Toulouse | Condamné à 10 ans de prison, vingt ans après le premier viol

Entre Anna, 30 ans aujourd’hui et l’homme qui devant la cour d’assises de la Haute-Garonne est resté enfermé dans son mutisme, la rencontre remonte à bien longtemps, sur l’île de la Réunion.

L’accusé, poursuivi pour des viols commis de 1996 à 2007 avait rencontré la mère d’Anna ; la petite fille venait, elle, de fêter ses dix ans.

La fillette s’est peu à peu tournée vers ce nouveau beau-père. Elle voulait des conseils pour séduire son «amoureux», à l’école. Cet adulte, adepte de la magie noire, décrit comme «pervers» par les experts, a fini par coucher avec elle !

«Je pensais que c’était normal, presque naturel», a expliqué la victime aux jurés.

Une relation «d’emprise», dénoncée par Me Hélène Chayrigues, avocate de la jeune femme qui vit désormais à Toulouse mais également par l’avocat général Chantal Firmigier. La magistrate avait requis de 12 à 15 années de prison.

Pour l’avocat général, cette emprise «comparable à celle d’une secte» explique comment l’enfant, devenue adolescente puis femme, est restée avec son bourreau, jusqu’à élever deux enfants dont cet homme était le père. Une relation qui s’est «construite» loin de l’océan Indien, en Aveyron où l’accusé s’était installé où il avait fait venir la mère, compagne «officielle» et la fille en 1998.

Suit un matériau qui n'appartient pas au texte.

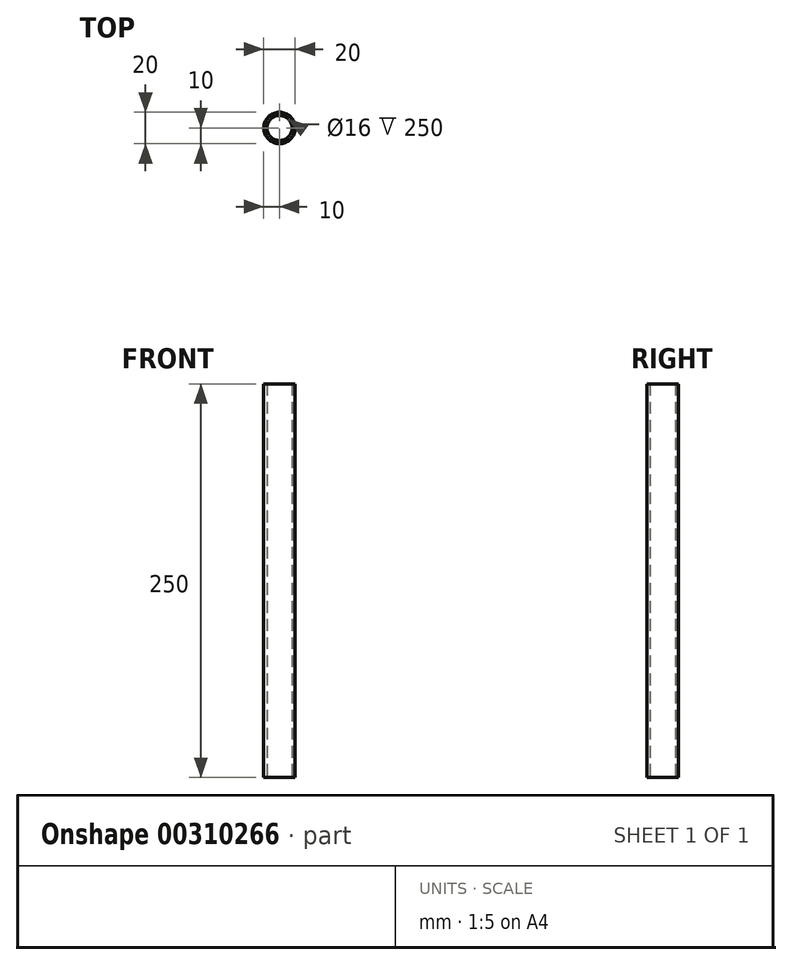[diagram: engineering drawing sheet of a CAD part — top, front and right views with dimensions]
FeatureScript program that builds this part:
annotation { "Feature Type Name" : "Feature", "Feature Type Description" : "" }
export const myFeature = defineFeature(function(context is Context, id is Id, definition is map)
    precondition{}
    {
        {
            var Q0;
            Q0=qCreatedBy(makeId("Top.planeOp"),FACE);
            var sketch = newSketch(context, id + "F0", { "sketchPlane" : qUnion([Q0])});
            skCircle(sketch, "E0", {"center": v(0, 0) * mm, "radius": 10 * mm});
            skCircle(sketch, "E1", {"center": v(0, 0) * mm, "radius": 8 * mm});
            skSolve(sketch);
        }
        {
            var Q0;
            Q0=qSketchRegion(id+"F0",true);
            extrude(context, id + "F1", {"entities" : qUnion([Q0]), "endBound" : BoundingType.SYMMETRIC, "depth" : 250 * mm});
        }
    });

«L’arrestation de cet homme en 2007, soupçonné puis condamné pour viols a servi de révélateur, estime Me Chayrigues. Cette femme a alors compris que ce qu’elle avait vécu enfant n’appartenait en rien à la normalité».

Anna a expliqué jeudi «avoir beaucoup réfléchi sur elle-même lors d’une psychothérapie». Elle a déposé plainte en 2012, au commissariat de Toulouse.

Pour la défense d’un accusé «qui reconnaît les faits mais ne veut pas se défendre», Me Aimé Diaka a surtout plaidé la personnalité de son client Et les mœurs d’une île «où dans un milieu socialement très défavorisé, personne n’est choqué qu’une adolescente soit en couple à 14 ans».

Cet avocat a convaincu les jurés de limiter les viols à la période de 1996 et 2003. Lors du verdict, le président Roussel a expliqué que la cour avait considéré qu’après 2003, il n’existait plus de contraire. La victime avait d’ailleurs déclaré à la barre : «Cela peut paraître fou mais nous nous sommes aimés».

L’accusé, âgé de 60 ans, a été condamné à 10 années de réclusion.

«Pour Anna, l’important était d’être reconnue enfin victime, de mettre des mots sur cette enfance difficile», estime son avocate Me Hélène Chayrigues.

La jeune femme a obtenu 15 000 € de dommages et intérêts. L’accusé ne devrait pas faire appel.